World is bet­ter thanks to G20

The Hamilton Spectator - - OPINION - John Roe

Judg­ing by how much went wrong and how lit­tle went right at the lat­est Group of 20 sum­mit, many peo­ple will ar­gue it should be the last.

Large parts of Hamburg, Germany — which hosted Fri­day’s and Satur­day’s gath­er­ing — were trashed by pro­test­ers in ri­ots that in­jured nearly 500 po­lice and ended with hun­dreds of anti-cap­i­tal­ist mil­i­tants be­hind bars.

At times, life in­side the sum­mit seemed equally grim as lone-wolf U.S. Pres­i­dent Don­ald Trump made it im­pos­si­ble to form a united front against cli­mate change and eco­nomic pro­tec­tion­ism.

So why con­tinue the costly, em­bar­rass­ing G20 farce, the crit­ics will ask.

The an­swer is that the world needs and will con­tinue to need the G20 with its reg­u­lar, of­ten pro­duc­tive meet­ings of the heads of state, fi­nance min­is­ters and cen­tral bank gov­er­nors of the world’s lead­ing economies.

To­gether, the 19 na­tions and European Union which make up the G20 ac­count for two-thirds of the world’s pop­u­la­tion, 85 per cent of its eco­nomic out­put and 80 per cent of its green­house gas emis­sions.

This group is more nim­ble in re­spond­ing to rapidly chang­ing global trends and crises than the larger, of­ten un­wieldy United Na­tions.

At the same time, the G20 is more rep­re­sen­ta­tive of the world’s eco­nomic and po­lit­i­cal di­ver­sity than the smaller Group of 7.

With the ex­cep­tion of Ja­pan, the G7 is lim­ited to European and North Amer­i­can mem­bers.

In wel­come con­trast, the G20 has a place for ris­ing eco­nomic pow­er­houses such as China, In­dia, Brazil and In­done­sia as well as Mex­ico, South Africa, Saudi Ara­bia and the volatile Rus­sia.

There’s a strong case to be made for hav­ing a size­able yet man­age­able fo­rum where the lead­ers of most of the world’s big­gest economies meet per­son­ally, ex­change ideas and tackle ma­jor prob­lems.
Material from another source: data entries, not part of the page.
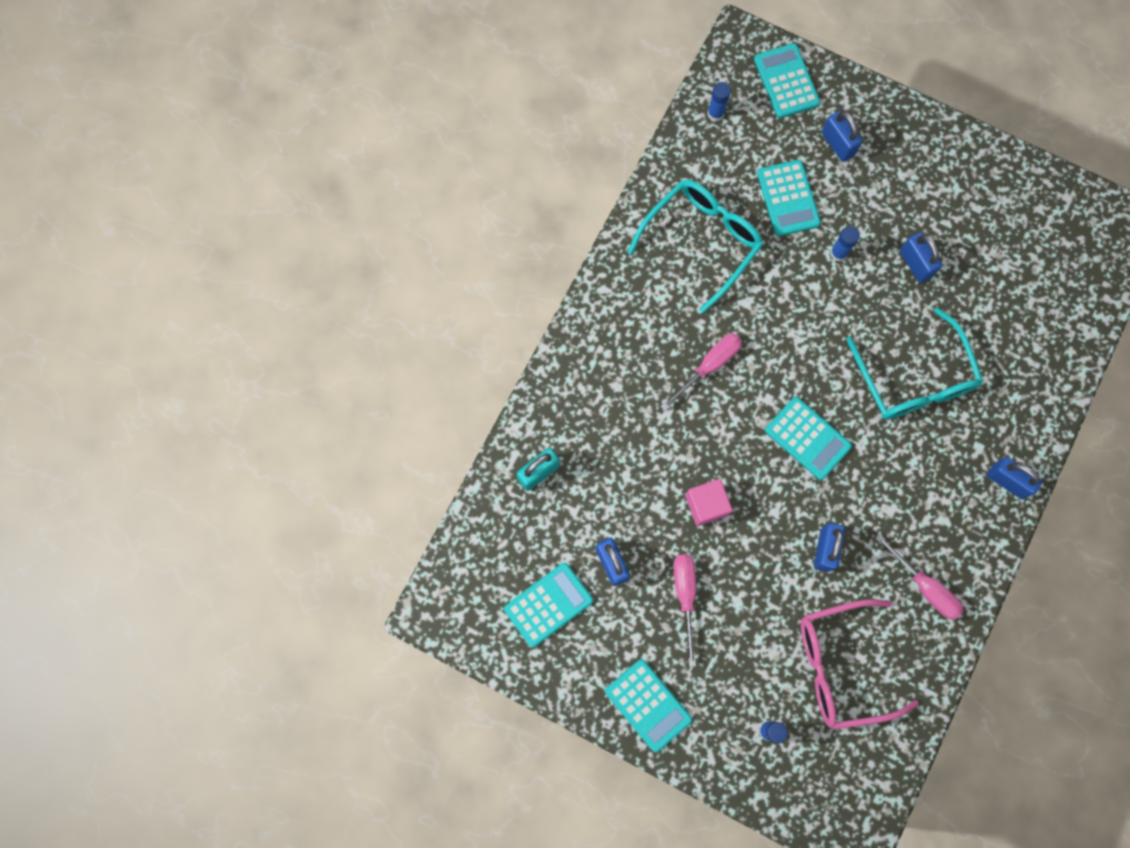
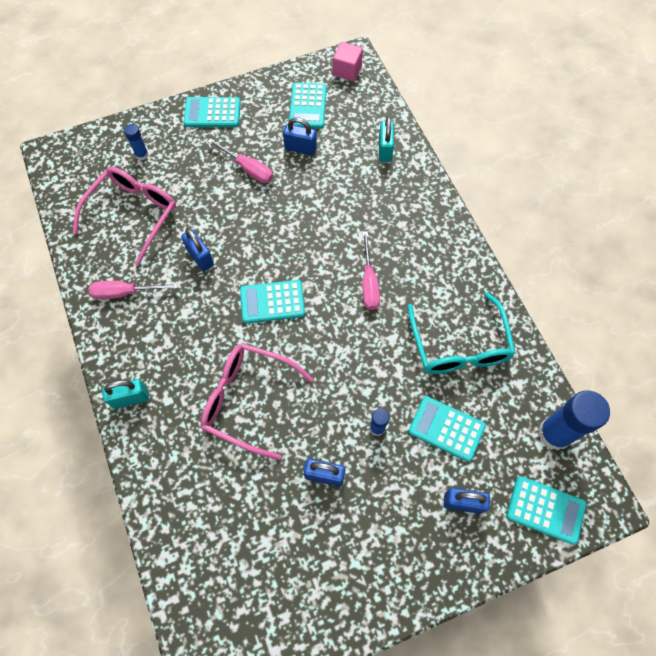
camera: 130 degrees right, 10 degrees down
(706, 505) = (286, 216): pink cube -> pink cube (347, 70)
(715, 113) = (554, 434): blue glue stick -> blue glue stick, size x2.08
(914, 378) = (248, 400): turquoise glasses -> pink glasses
(1007, 481) = (130, 398): blue padlock -> turquoise padlock

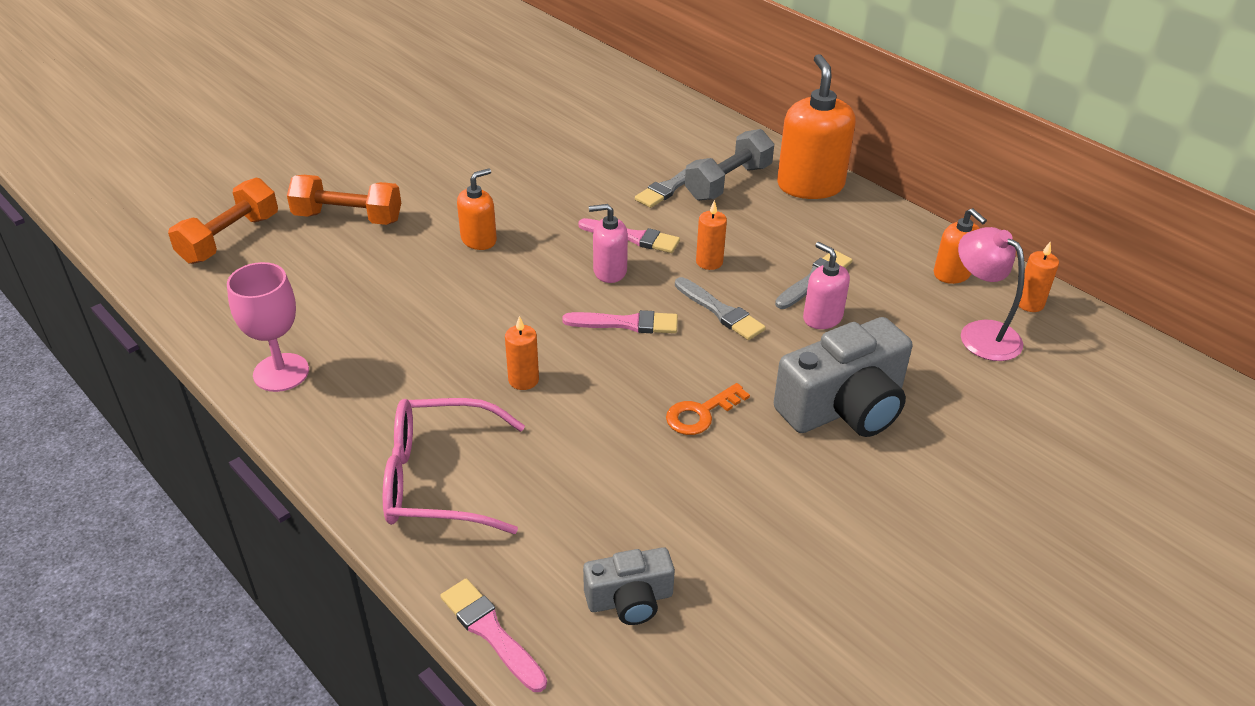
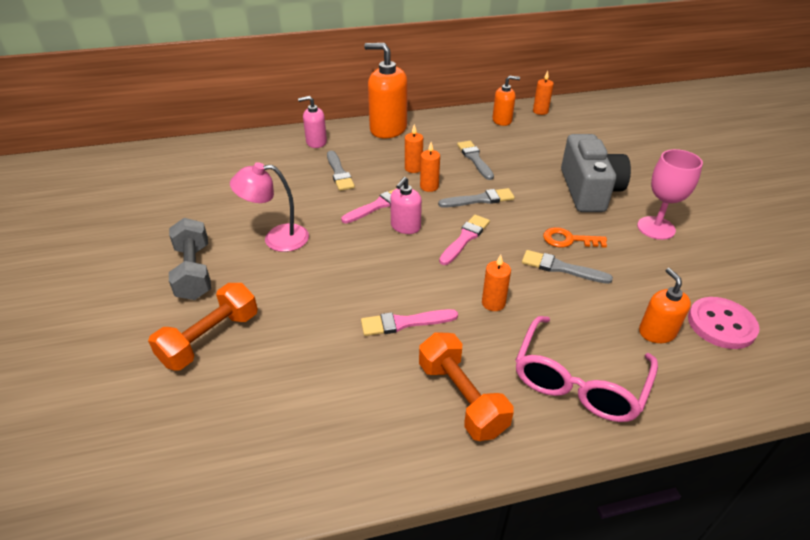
camera: 60 degrees left, 0 degrees up
(230, 239) = (155, 435): orange dumbbell -> orange dumbbell (461, 398)
(281, 372) = (393, 447): pink goblet -> pink goblet (656, 228)
(479, 240) = (315, 273): orange soap dispenser -> orange soap dispenser (656, 332)
(491, 632) = (739, 400): pink brush -> pink brush (404, 323)
(630, 600) = (721, 324): grey camera -> pink button
(633, 420) = (561, 268): none -> grey brush
(701, 413) = (568, 240): orange key -> orange key turned 105 degrees clockwise
(728, 182) = (356, 152): grey dumbbell -> grey dumbbell (194, 272)
(738, 236) = (413, 168): none -> orange candle
(822, 318) = (510, 169): pink soap dispenser -> pink soap dispenser (316, 142)
(980, 333) = (554, 131): pink lamp -> pink lamp (277, 238)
The re­la­tion­ships and un­der­stand­ing en­gen­dered by these gath­er­ings can pay big div­i­dends long af­ter the sum­mits end.

Be­yond the the­ory, how­ever, the G20 pro­duces on a prac­ti­cal level.

The Hamburg meet­ing served as a wel­come check on the bom­bas­tic Trump and his ef­forts to drag Amer­ica down an iso­la­tion­ist, na­tion­al­is­tic path.

Yes, Trump was an out­lier, a stub­born ob­sta­cle to G20 unity.

Yet 19 coun­tries, in­clud­ing China, the world’s great­est green­house gas emit­ter, agreed as never be­fore on the need to tackle global warm­ing.

Al­though Trump is yank­ing the U.S. out of the 2015 Paris cli­mate change deal, the fi­nal G20 state­ment on Satur­day de­clared the agree­ment is “ir­re­versible.”

That mes­sage un­der­mines Trump’s ig­no­rant de­nials about cli­mate change.

The ma­jor­ity of the world’s great­est economies re­main united on this front.

Like­wise with trade, the over­whelm­ing ver­dict from the G20 op­poses Trump’s pro­tec­tion­ist games.

Im­per­fect though the G20 may be, the world is bet­ter for it, its achieve­ments and the bonds it fos­ters. Some progress beats none at all. That said the lat­est sum­mit does, with its vi­o­lent, de­struc­tive demon­stra­tions, pro­vide a com­pelling ar­gu­ment for hold­ing fu­ture meet­ings in more re­mote set­tings or at UN head­quar­ters in New York City.

There’s no need to turn a vi­brant, peace­ful city into a tar­get for vi­o­lent, dis­af­fected mobs.